• [REQUIRED WORK]: Repeat each record below exactly, dropping the pictures.

• [Detected change data]:

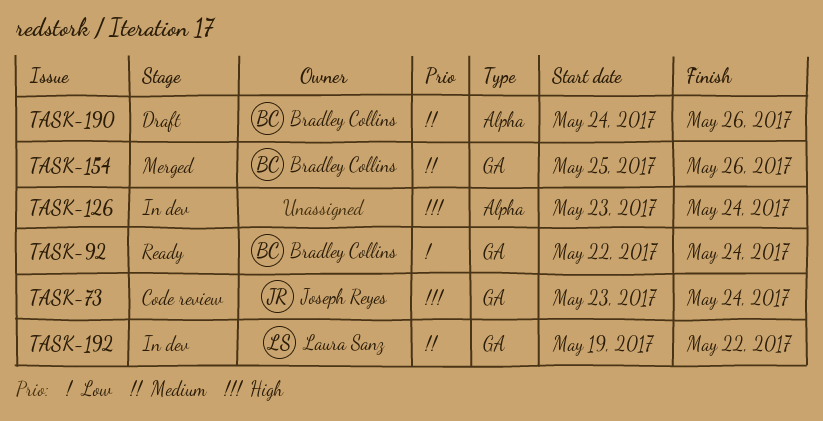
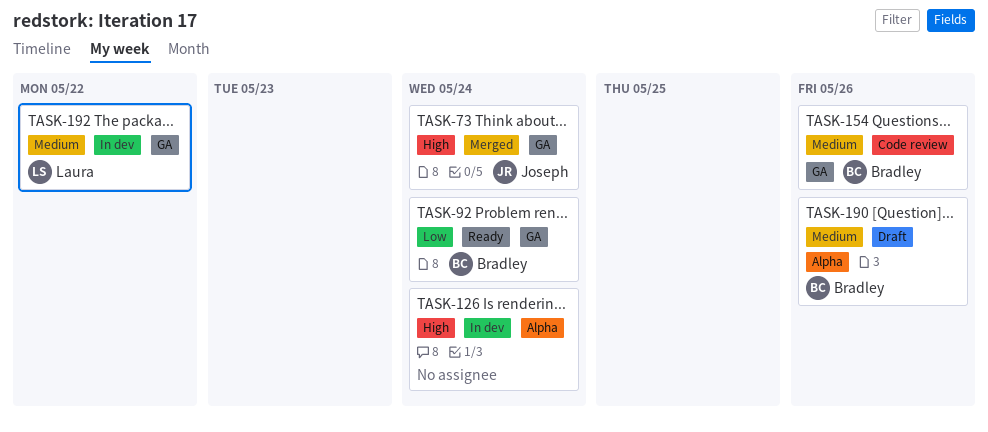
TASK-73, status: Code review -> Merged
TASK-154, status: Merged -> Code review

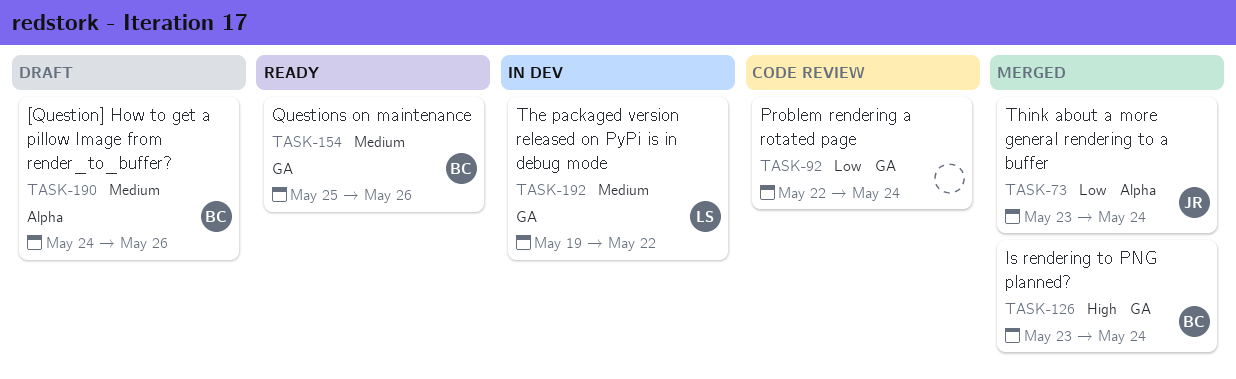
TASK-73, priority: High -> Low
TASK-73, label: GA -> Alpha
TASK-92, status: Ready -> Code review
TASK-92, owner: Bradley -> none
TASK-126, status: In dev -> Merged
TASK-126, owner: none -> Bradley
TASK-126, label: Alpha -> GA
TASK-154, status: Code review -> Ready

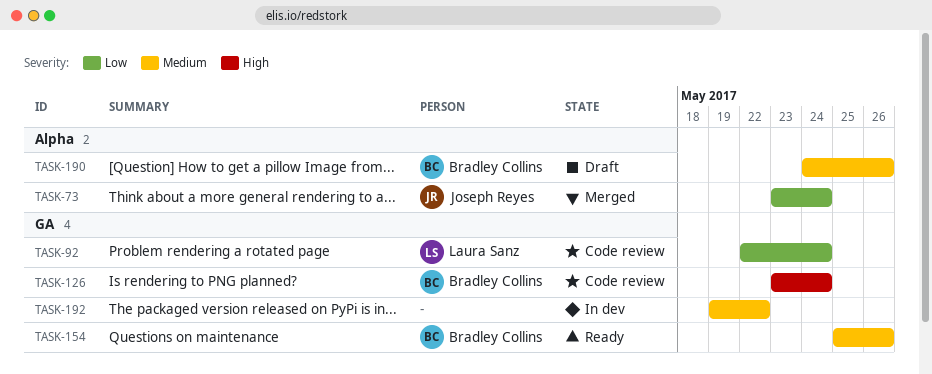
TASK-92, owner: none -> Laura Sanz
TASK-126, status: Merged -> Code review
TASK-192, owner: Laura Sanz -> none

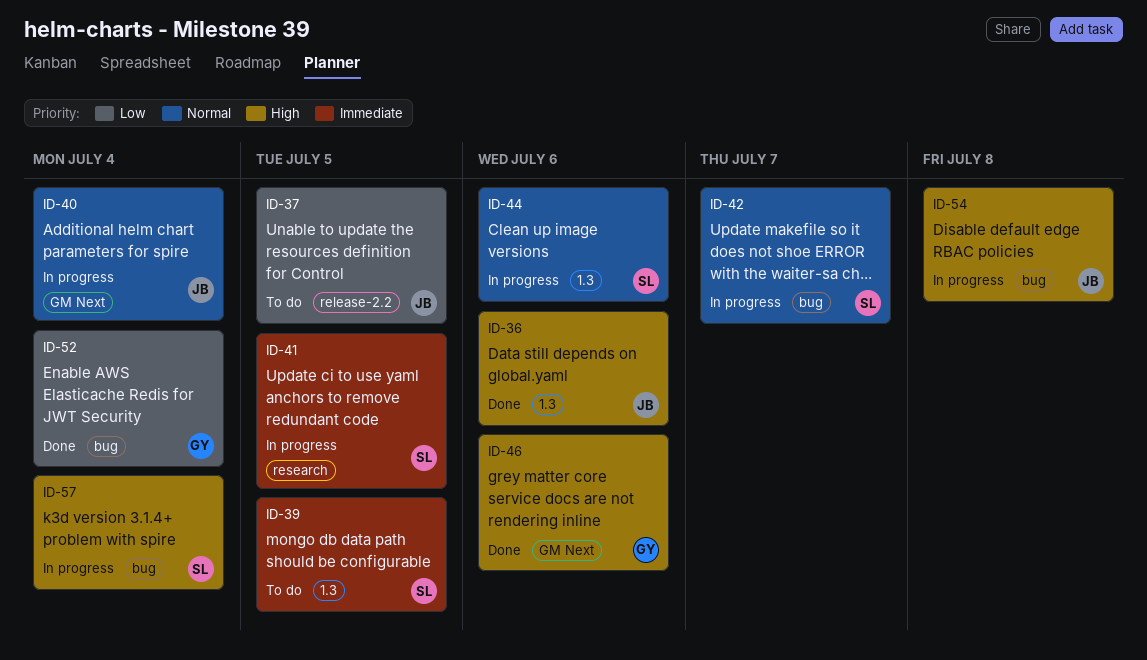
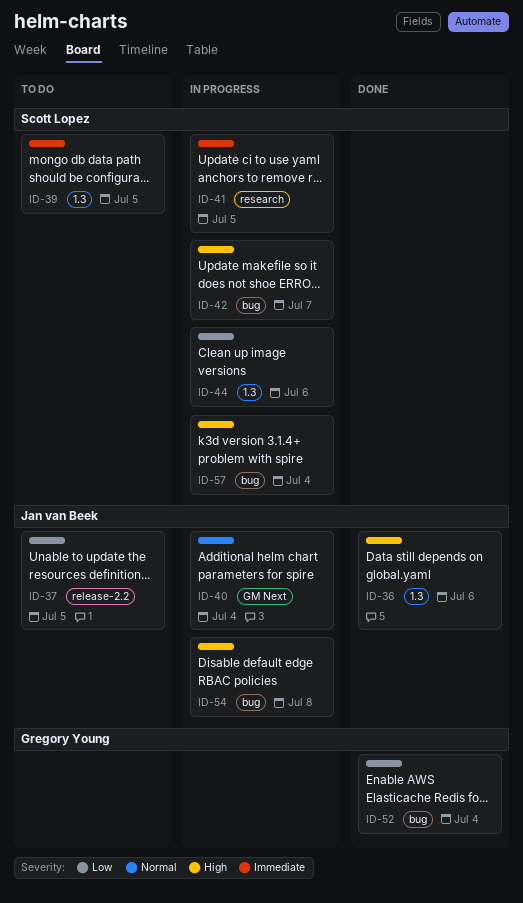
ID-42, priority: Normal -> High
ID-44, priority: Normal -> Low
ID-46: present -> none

• [RESULT OF THIS EXERCISE]:
TASK-73, status: Code review -> Merged
TASK-154, status: Merged -> Code review

TASK-73, priority: High -> Low
TASK-73, label: GA -> Alpha
TASK-92, status: Ready -> Code review
TASK-92, owner: Bradley -> none
TASK-126, status: In dev -> Merged
TASK-126, owner: none -> Bradley
TASK-126, label: Alpha -> GA
TASK-154, status: Code review -> Ready

TASK-92, owner: none -> Laura Sanz
TASK-126, status: Merged -> Code review
TASK-192, owner: Laura Sanz -> none

ID-42, priority: Normal -> High
ID-44, priority: Normal -> Low
ID-46: present -> none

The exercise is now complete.